- Corn showed some muscle to finish near session highs, following through from yesterday. This may in part stem from skepticism of the USDA’s latest numbers.
- The 8-14 day weather forecast may also have lent some support to futures today, with an outlook for warmer and drier conditions across much of the Midwest. With 64% of the US corn crop said to still be experiencing drought conditions, fundamental support may be building at these lower price levels.
- On a bearish note, CONAB increased their estimate of Brazilian corn production to 127.8 mmt from 125.7 mmt previously, which for now, is likely to keep pressure on the export front.
- Although the US dollar was slightly higher today, it is still well below where it was a week ago. This decline has likely taken some downward pressure off the grain markets and allowed for some breathing room.
- Led by negativity in the energy markets, weakness in soybean oil weighed on soybeans and likely led to some profit taking and choppy trade after posting a new high for the move. Both Old and New Crop contracts closed the week in relative unison, with August beans showing a 52-1/2 cent gain, while November posted a 53 cent gain, despite the USDA’s bearish report on Wednesday.

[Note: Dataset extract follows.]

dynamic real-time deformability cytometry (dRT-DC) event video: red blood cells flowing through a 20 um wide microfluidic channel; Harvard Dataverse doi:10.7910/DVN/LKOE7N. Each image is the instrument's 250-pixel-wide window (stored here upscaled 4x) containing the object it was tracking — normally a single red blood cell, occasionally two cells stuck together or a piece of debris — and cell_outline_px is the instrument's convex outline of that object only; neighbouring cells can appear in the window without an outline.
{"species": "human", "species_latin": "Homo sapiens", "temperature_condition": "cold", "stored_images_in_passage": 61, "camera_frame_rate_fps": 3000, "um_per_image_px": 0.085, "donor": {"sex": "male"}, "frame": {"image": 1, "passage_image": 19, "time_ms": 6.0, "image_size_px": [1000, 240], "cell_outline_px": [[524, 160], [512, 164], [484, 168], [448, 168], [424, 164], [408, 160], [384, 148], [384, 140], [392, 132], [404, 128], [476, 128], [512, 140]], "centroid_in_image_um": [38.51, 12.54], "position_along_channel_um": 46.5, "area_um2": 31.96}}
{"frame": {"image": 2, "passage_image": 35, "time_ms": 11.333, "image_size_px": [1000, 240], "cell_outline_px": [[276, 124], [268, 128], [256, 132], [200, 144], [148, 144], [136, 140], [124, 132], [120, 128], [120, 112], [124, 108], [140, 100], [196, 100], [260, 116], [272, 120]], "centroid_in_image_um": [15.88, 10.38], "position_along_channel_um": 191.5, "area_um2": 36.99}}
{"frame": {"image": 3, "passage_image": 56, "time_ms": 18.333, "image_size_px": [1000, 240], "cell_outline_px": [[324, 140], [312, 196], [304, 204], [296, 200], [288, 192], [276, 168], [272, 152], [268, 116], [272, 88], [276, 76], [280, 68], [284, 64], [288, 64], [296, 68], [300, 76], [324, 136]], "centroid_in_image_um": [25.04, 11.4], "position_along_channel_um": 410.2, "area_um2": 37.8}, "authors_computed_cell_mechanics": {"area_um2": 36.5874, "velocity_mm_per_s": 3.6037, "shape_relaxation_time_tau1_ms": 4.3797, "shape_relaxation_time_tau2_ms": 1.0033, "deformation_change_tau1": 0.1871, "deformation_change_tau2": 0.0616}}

- Following Wednesday’s surprising USDA report, some are questioning the USDA’s 52 bpa yield estimate with 57% of the US soybean crop experiencing some level of drought, though this is down 3% from last week.
- China has reportedly been an active buyer of Brazilian soybeans, purchasing 20-25 cargoes for May-July 2024 delivery, in addition to US soybeans purchased off the PNW for October delivery.
- Expectations for Monday’s NOPA soybean crush report are for 170.568 mb of soybeans crushed in June, down 4.1% from May, but expected due to seasonal downtime for maintenance and repairs, and if realized, it would be a record for the month.
- Updated Consumer Price Index (CPI) and Producer Price Index (PPI) information released this week showed inflation levels are slowing, reducing the possibility of further rate hikes by the Fed, and likely adding early support to prices.
- News reports that India will ban rice exports may have contributed to the strong close in the wheat market. India generally exports a large percentage of the world’s rice, so if they are short on supply, they may turn to wheat as another food staple. Some believe this could mean they will need to import wheat down the road, offering support.
- Early next week, the Black Sea export corridor deal will expire. As of this writing, no agreement on an extension has been reached. Russia has allegedly stated that they will offer an extension, but only in exchange for reduced sanctions on their banking system (namely, being let back into the SWIFT program). Either way, this could mean more volatility for wheat next week.
- According to the Buenos Aires Grain Exchange, their 23/24 wheat planting estimate for Argentina is unchanged from their last projection at 6.0 mmt.
- Canada is still too dry, and it is impacting their spring wheat crop. Much like areas of the northern US Plains that are experiencing the same problem.
- Spot products continue to find eager buyers, butter and cheese prices finished the week higher while powder and whey were both lower.
- Milk futures in Q3 and Q4 for both Class III and IV found gains on the week, breaking multi-week trends lower.
- Dairy cow culling rates have continued to be well above last year’s totals. For the week ending 7/1, rates were 14.5% higher YoY, the highest total for this week in 10 years.